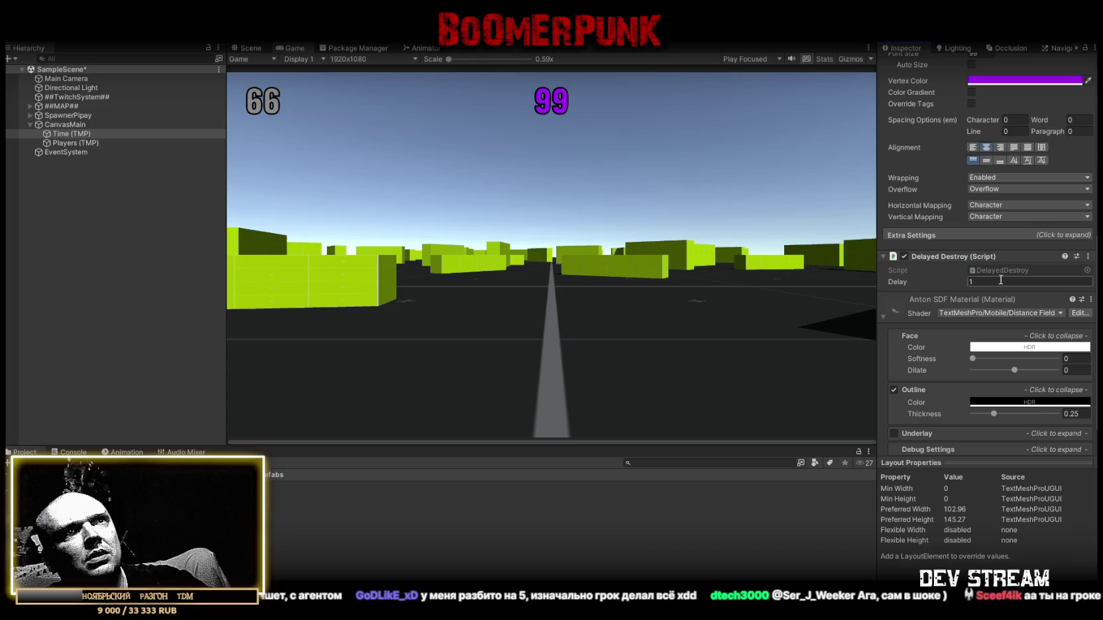
click(884, 314)
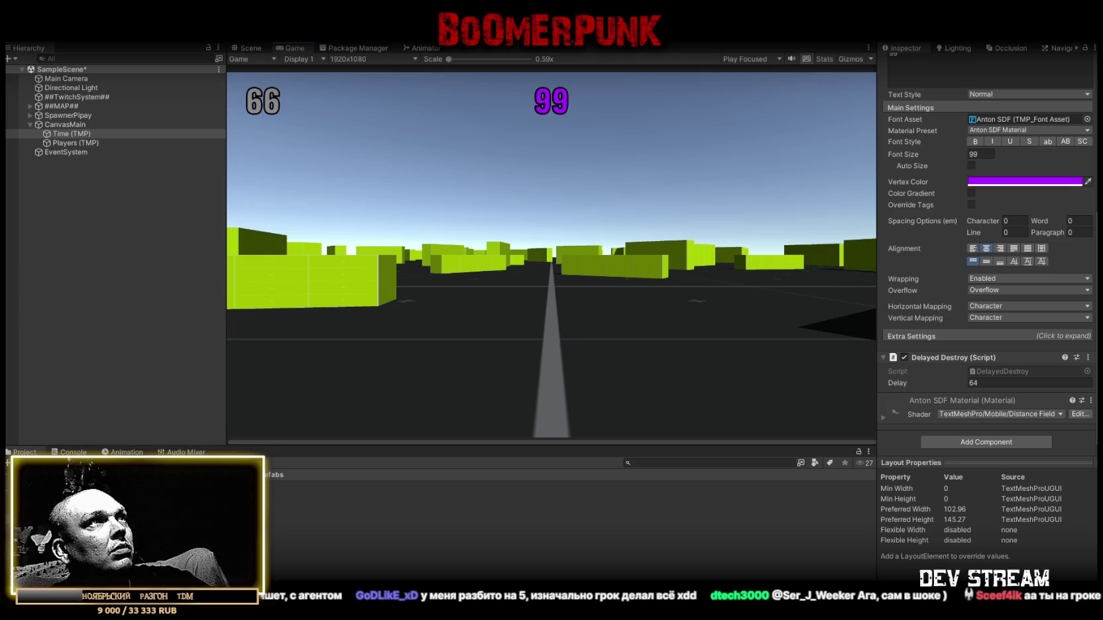
Maximize the Game view and enter play mode to watch the 19 / 32 player match.
double_click(294, 49)
key(ctrl+p)
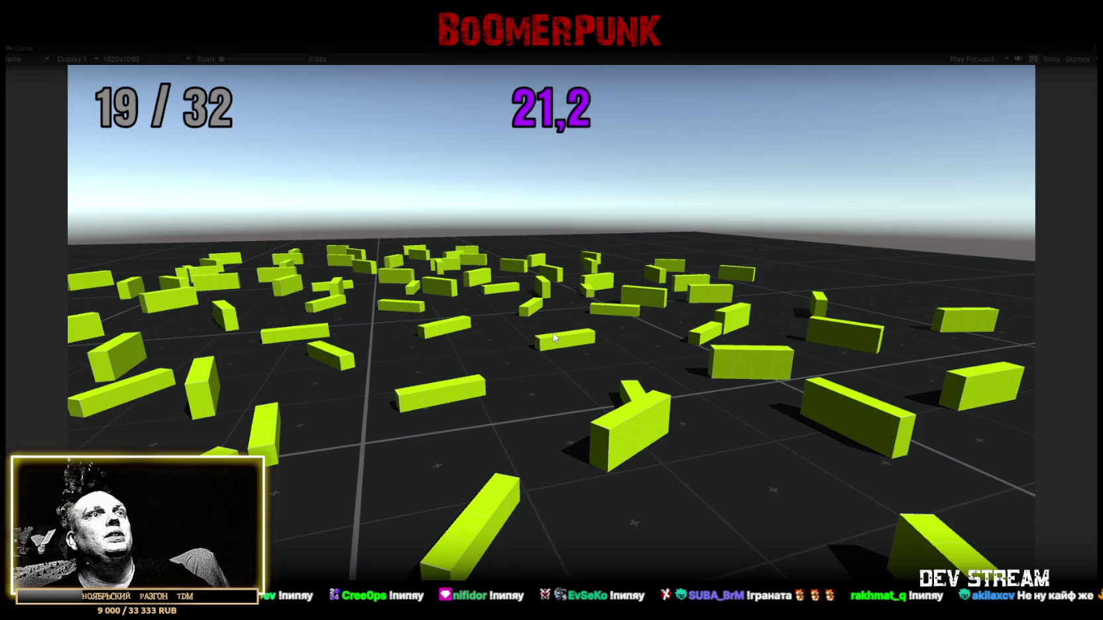
click(637, 342)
+ + + +
(WORK ITEM)
Leaving each image aside, repeat the listing above exactly.

(EXERCISE RESULT)
click(884, 314)
Maximize the Game view and enter play mode to watch the 19 / 32 player match.
double_click(294, 49)
key(ctrl+p)
click(637, 342)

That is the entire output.